25x’25 REsource: IEA Report Underscores Need to Sustain Renewable Energy Development

The International Energy Agency released a report this week estimating that global energy demand will grow by more than one-third in a little more than 20 years. That kind of surge in demand will be a daunting challenge. But the projection also shows the critical role renewable energy and energy efficiency must play to meet that mind-bending increase in power and transportation need.

The World Energy Outlook presents authoritative projections of energy trends through 2035 and insight into what it means for energy security, environmental sustainability and economic development. The report, which covers all energy sources, together with an update on climate change issues, says that by 2035, the United States will become the world’s largest oil producer and, in fact, by 2030, could be a net oil exporter.

The report also says that on a global scale, some $523 billion was invested in fossil fuels in 2011, compared to only $88 billion for renewable energy resources. U.S. investment tracks the global ratio, with fossil fuels drawing seven times the subsidies as that spent to support renewables.

The IEA makes clear that fossil fuels will remain dominant in the global energy mix over the next couple of decades. And while the growth of U.S. oil production and world market strength detailed in the report is drawing many of the headlines, it also emphasizes the continued addiction this country has to oil. It’s a dependency that policy makers have long stressed cannot be maintained and must be addressed.

The IEA report says oil will be more expensive and cause more environmental damage. Furthermore, OPEC will end up controlling more than half of the world’s oil by 2035.

The outlook details what the IEA says is currently an “unsustainable energy system” that is “putting a brake on our economy,” citing record subsidies that are supporting the crude oil industry while oil prices remain historically high.

Renewable resources, says the IEA, are set to be world’s second-largest source of power generation by 2015 and are expected to close in on coal as the primary source by 2035. However, the global energy agency says this rapid increase hinges critically on continued subsidies.

The IEA does not reach these observations lightly.

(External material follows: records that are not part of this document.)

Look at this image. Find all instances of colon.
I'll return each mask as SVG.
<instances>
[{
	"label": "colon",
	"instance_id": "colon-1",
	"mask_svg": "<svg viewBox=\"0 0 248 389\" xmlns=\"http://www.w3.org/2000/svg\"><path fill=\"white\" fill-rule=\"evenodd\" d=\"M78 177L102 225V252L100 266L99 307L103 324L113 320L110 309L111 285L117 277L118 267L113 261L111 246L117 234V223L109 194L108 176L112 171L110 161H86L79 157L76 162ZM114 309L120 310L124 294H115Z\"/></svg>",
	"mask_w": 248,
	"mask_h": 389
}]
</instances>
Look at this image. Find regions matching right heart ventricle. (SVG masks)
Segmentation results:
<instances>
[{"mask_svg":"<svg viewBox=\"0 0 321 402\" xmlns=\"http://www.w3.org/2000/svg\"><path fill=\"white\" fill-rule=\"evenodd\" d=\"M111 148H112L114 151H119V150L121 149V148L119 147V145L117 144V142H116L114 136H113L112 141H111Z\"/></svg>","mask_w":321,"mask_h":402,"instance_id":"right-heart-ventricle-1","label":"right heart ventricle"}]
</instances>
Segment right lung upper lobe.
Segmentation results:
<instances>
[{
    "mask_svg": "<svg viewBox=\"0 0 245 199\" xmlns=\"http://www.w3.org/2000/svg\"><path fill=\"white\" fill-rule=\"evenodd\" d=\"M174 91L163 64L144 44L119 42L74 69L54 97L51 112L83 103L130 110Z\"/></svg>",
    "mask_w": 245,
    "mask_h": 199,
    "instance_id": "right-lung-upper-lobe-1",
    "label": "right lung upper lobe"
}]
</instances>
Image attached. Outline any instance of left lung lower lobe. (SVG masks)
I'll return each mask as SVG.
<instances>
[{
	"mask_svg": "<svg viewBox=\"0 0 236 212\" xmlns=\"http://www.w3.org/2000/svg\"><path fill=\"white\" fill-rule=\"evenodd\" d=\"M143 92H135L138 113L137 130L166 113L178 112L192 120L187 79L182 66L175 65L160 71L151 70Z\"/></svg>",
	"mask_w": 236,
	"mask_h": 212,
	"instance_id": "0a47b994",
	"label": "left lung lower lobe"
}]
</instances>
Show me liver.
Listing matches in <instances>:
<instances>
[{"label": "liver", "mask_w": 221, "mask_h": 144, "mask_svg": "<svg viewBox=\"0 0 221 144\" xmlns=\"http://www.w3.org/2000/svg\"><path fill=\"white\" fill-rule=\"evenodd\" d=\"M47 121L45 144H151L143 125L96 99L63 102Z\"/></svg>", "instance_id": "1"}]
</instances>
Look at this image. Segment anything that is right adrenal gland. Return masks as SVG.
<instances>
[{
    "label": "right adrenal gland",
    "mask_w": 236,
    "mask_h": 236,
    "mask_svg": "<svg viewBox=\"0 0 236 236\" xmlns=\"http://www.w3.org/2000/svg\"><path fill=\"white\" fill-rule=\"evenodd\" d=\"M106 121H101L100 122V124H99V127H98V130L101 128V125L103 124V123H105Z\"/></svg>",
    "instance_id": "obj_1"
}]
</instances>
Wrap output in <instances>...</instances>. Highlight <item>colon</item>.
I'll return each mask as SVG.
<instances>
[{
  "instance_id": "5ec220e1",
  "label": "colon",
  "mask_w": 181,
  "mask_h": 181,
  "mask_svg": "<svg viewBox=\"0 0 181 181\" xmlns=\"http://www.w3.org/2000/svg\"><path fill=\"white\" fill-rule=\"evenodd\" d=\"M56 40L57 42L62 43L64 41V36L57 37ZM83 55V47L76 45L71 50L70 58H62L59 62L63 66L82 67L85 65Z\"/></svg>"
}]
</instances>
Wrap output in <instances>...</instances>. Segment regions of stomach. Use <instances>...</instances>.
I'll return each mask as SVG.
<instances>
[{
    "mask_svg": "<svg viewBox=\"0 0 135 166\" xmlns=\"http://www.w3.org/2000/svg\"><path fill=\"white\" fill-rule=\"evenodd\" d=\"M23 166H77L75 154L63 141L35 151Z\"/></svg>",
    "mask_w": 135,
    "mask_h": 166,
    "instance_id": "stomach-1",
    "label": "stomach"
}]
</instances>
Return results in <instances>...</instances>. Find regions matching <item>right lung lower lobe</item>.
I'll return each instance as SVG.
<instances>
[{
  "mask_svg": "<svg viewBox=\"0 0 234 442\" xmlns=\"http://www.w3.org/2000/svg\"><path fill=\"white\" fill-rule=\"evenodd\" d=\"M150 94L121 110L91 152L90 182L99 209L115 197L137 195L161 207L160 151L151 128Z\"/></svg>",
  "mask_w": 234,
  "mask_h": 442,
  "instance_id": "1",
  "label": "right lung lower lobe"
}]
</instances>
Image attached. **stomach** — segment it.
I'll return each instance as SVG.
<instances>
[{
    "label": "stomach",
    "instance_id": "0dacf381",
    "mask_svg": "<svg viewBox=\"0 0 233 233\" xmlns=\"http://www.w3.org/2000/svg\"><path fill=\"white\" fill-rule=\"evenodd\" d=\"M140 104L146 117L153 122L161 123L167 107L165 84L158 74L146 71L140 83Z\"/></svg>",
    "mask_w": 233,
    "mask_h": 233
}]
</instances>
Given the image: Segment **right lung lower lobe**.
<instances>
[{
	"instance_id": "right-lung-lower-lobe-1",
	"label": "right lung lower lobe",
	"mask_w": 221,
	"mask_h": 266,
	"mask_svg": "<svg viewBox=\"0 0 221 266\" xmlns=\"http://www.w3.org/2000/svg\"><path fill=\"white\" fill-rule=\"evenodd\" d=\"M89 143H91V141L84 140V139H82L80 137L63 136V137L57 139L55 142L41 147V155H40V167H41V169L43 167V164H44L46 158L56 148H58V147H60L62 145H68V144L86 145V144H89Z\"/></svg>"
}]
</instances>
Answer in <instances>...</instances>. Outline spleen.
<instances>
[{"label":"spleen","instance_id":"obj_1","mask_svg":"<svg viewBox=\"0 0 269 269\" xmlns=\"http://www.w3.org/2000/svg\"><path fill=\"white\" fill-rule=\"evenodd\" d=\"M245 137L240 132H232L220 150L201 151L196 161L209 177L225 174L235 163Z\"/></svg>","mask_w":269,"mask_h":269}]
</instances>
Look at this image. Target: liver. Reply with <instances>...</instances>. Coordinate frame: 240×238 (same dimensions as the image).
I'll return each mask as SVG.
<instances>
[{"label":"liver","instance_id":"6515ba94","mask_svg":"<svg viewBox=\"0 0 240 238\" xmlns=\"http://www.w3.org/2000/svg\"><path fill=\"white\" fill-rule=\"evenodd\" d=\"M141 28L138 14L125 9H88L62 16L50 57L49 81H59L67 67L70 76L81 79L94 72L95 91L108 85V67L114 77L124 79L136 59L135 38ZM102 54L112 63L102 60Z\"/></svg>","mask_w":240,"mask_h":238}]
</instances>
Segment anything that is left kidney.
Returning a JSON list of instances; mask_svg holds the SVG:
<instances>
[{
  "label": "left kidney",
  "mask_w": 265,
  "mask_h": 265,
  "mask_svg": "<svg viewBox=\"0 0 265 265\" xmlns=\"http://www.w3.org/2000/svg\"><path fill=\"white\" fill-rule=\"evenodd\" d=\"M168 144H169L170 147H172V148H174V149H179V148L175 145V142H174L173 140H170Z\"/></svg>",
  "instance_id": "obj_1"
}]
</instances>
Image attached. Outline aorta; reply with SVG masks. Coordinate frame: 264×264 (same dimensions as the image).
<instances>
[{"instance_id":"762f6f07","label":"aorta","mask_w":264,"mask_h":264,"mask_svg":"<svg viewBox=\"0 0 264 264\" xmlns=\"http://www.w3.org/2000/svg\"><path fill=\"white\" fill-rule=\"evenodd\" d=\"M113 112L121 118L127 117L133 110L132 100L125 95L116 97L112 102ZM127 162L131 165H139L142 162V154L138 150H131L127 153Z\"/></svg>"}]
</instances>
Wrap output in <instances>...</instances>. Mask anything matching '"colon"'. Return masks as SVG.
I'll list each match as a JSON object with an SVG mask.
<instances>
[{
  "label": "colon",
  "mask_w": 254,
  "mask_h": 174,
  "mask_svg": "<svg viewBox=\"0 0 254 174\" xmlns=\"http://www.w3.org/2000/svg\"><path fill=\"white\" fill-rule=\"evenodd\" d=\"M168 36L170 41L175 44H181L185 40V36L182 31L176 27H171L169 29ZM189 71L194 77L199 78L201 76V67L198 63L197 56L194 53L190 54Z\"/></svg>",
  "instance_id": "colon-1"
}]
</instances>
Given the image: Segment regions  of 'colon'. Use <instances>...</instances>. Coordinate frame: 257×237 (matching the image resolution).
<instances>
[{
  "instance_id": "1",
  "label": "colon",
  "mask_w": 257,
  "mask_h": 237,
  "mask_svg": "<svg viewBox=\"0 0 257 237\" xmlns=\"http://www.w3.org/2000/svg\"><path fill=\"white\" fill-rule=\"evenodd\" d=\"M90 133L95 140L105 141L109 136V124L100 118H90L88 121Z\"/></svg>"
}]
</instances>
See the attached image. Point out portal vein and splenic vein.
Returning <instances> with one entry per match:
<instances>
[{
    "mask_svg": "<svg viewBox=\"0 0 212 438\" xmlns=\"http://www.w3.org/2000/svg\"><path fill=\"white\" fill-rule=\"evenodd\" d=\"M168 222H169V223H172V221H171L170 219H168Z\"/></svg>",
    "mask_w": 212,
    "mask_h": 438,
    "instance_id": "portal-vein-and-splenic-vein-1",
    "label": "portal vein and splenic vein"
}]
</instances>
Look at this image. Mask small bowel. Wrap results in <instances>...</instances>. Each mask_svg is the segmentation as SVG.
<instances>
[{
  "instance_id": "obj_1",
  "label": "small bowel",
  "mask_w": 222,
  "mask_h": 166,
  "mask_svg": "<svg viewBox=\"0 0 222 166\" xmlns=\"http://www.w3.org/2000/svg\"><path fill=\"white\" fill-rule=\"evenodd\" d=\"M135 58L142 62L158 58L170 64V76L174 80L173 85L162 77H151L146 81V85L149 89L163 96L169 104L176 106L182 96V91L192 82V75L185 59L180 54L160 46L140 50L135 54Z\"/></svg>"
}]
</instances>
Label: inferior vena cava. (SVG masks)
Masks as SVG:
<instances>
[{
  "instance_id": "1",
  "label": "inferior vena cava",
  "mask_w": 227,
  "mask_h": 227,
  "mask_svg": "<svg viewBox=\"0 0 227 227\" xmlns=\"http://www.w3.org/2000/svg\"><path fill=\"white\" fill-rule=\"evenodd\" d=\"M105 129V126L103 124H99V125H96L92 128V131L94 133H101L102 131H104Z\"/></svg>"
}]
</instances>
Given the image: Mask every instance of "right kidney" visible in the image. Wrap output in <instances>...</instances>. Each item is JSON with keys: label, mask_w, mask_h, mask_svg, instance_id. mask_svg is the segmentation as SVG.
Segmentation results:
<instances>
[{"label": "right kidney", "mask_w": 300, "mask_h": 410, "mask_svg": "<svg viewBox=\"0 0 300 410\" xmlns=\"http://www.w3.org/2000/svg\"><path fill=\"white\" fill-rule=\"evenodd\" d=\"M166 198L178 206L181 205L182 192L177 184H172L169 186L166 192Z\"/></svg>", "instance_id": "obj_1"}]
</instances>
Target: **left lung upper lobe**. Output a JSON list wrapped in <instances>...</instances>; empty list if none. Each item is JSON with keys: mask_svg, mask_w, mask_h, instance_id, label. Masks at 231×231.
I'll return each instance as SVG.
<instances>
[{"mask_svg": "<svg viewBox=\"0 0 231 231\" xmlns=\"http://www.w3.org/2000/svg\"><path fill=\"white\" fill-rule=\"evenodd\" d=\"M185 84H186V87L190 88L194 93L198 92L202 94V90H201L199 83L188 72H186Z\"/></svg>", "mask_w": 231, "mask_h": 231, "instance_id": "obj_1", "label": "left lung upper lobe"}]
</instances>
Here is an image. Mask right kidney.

It’s an autonomous organization created by 17 developed nations, primarily in response to the 1973/74 oil crisis, to help coordinate a collective response to major disruptions in oil supply. Membership has grown over the years to 28 countries and its role has evolved to explore ways to ensure reliable, affordable and clean energy for its member nations and beyond.

While the pursuit of clean energy offers obvious energy security and environmental benefits, the economic advantages are critical in a world that continues to recover from the worst recession in 70 years. Just as an example, a report released earlier this year by the Global Renewable Fuels Alliance shows the biofuels industry contributed $277.3 billion to the global economy and supported nearly 1.4 million jobs in 2010.

Here in the United States, the payback from renewable energy development has been demonstrated repeatedly, with jobs created in the biofuels, wind and solar industries. It is growth that is reflected by an observation in IEA’s flagship publication that North America leads a shift in global energy balance ‑ and that shift includes a movement to renewable energy and energy efficiency.

The report also details a scenario that shows what energy efficiency improvements can be achieved simply by adopting measures that are justified in economic terms, including calling on policy leaders to deploy a mix of regulations to discourage the least energy efficient approaches, while incentivizing the most energy efficient actions. (Energy efficiency is the option of first choice in a 25x’25 future.)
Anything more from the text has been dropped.